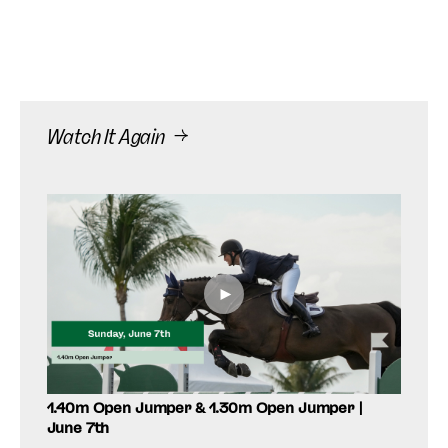
Watch It Again
►
1.40m Open Jumper & 1.30m Open Jumper |
$24,
June 7th
Sund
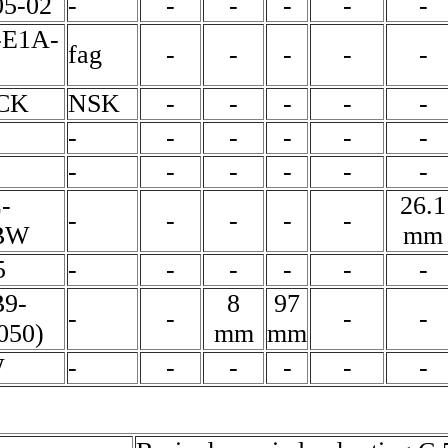
5-02
-
-
-
-
-
-
-E1A-
fag
-
-
-
-
-
6CK
NSK
-
-
-
-
-
-
-
-
-
-
-
-
-
-
-
-
-
-
26.1
-
-
-
-
-
BW
mm
5
-
-
-
-
-
-
B9-
8
97
-
-
-
-
050)
mm
mm
W
-
-
-
-
-
-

******

• **Activity**: Render the text of all the entries above as a JSON list of strings, one string per line, and leave out blank lines and the bracketed picture markers.

• **Reply to the task**:
[
  "Watch It Again",
  "►",
  "1.40m Open Jumper & 1.30m Open Jumper |",
  "$24,",
  "June 7th",
  "Sund",
  "5-02",
  "-",
  "-",
  "-",
  "-",
  "-",
  "-",
  "-E1A-",
  "fag",
  "-",
  "-",
  "-",
  "-",
  "-",
  "6CK",
  "NSK",
  "-",
  "-",
  "-",
  "-",
  "-",
  "-",
  "-",
  "-",
  "-",
  "-",
  "-",
  "-",
  "-",
  "-",
  "-",
  "-",
  "-",
  "-",
  "26.1",
  "-",
  "-",
  "-",
  "-",
  "-",
  "BW",
  "mm",
  "5",
  "-",
  "-",
  "-",
  "-",
  "-",
  "-",
  "B9-",
  "8",
  "97",
  "-",
  "-",
  "-",
  "-",
  "050)",
  "mm",
  "mm",
  "W",
  "-",
  "-",
  "-",
  "-",
  "-",
  "-"
]